Cell culture
Hs578Bst and MDA-MB-231 cells were chosen as the representative normal and cancer breast cells, and purchased from Procell Life Science and Technology Co., Ltd (Wuhan, China). All these cells were cultured in Dulbecco’s minimum essential medium (DMEM, Biological Industries, Shanghai, China) with 10% fetal bovine serum (Biological Industries, Shanghai, China), 100 μg/mL streptomycin (Solarbio life sciences, Beijing, China) and 100 U/mL penicillin (Solarbio life sciences, Beijing, China). Cells were cultured in a humidified atmosphere with 5% CO2 at 37oC in incubator, and were grown as monolayer for use.
Fluorescence staining and fluorescence microscopy
When the cells were cultured well in the petri dish, they were washed three times by phosphate buffer saline (PBS, Corning). Then the cells were fixed with 4% paraformaldehyde for 20 min, and washed with PBS for three times. The nonspecific binding sites on cells were blocked by 2% bovine serum albumin (Solarbio life sciences, Beijing, China) for 2 h. The cells were reacted with anti-Nav1.5 polyclonal antibody (Abcam, Shanghai, China) at 4oC overnight. Then reacted with donkey anti-goat IgG (Alexa Fluor 488, Abcam, Shanghai, China) for 1 h in darkness. Before imaging, the cells were washed with PBS for three times to remove the unreacted dye.
The fluorescence images were obtained with the laser scanning confocal microscopy LSM880 (Carl Zeiss, Shanghai, China). The Alexa Fluor 488 was excited by the laser with the wavelength of 488 nm, and the emission fluorescence (wavelength of 515 nm) was collected by the 20× or 63× objective. All the data were processed by software Zen 2.3 (Carl Zeiss, Shanghai, China).
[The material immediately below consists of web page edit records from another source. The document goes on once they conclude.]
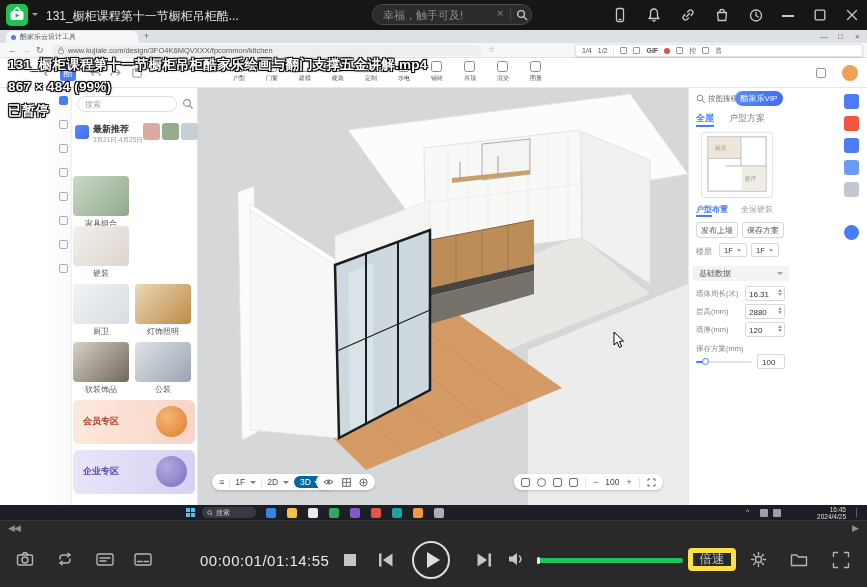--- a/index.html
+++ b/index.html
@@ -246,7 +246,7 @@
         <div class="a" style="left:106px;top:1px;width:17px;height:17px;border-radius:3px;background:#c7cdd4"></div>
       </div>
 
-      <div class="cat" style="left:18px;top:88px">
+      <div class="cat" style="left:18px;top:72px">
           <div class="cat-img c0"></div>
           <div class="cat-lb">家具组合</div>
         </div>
Functionalization of the AFM tips with anti-NaV1.5 antibody
The functionalization procedures were similar as described previously [16]. Briefly, anti-NaV1.5 antibodies were reacted with N-succinimidyl 3-(acetylthio) propionate (SATP, Sigma-Aldrich, Shanghai, China). The cantilevers were cleaned in the O3 atmosphere in ultraviolet radiation cleaner for 20 min to get rid of the organic contamination. Then the cantilevers were vapor treated with aminopropyltriethoxysilane (APTES, 99%, Sigma-Aldrich, Shanghai, China), and reacted with polyethylene glycol (PEG) crosslinkers (9.8 nm in length, MaL-PEG2000-NHS, JenKem Technology Co., Ltd., Beijing, China) in triethylamine (Sigma-Aldrich, Shanghai, China) and CHCl3 (Richjoint Chemical, Shanghai, China). Then the cantilevers were immersed in 100 μg/mL anti-NaV1.5 antibody with NaCNBH3 (Sigma-Aldrich, Shanghai, China) as catalyst. In the last, 1 M ethanolamine (Sigma-Aldrich, Shanghai, China) was added to passivate the unreacted aldehyde groups. Then the modified tips were rinsed with PBS for two times and stored in PBS at 4°C until use.
Atomic force microscopy
All the experiments were performed with the JPK NanoWizard 4XP BioScience AFM (Bruker Corporation, Santa Barbara, California, USA). Single molecular recognition imaging was performed by the QI advanced mode, and was carried out with anti-NaV1.5 antibody modified tips in buffer solutions at room temperature. The probes were MLCT-Bio-C (Bruker Corporation, Santa Barbara, California, USA), and the main parameters were (nominal): resonance frequency 7 kHz, spring constant 0.01 N/m. The scanning rate is 1 Hz. The recognition signals were revealed at the 75% cut-off of the background. Blocking experiments were performed by the addition of the 100 μg/mL anti-NaV1.5 antibody into the AFM sample cell.
Force spectroscopy was operated in the contact force spectroscopy mode. The deflection sensitivity of the photo-detector was determined by the slope of the force curves captured on the surfaces of cleaning silicon wafer. The actual spring constants of the cantilevers were measured by the thermal noise method in air as described previously [18]. Thousands of force curves were obtained on various positions of different cells. Blocking experiments were performed by the addition of 100 μg/mL anti-NaV1.5 antibody into the AFM sample cell.
All the AFM images and force curves were processed by the software JPK SPM Data Processing 7.0 (Bruker Corporation, Santa Barbara, California, USA).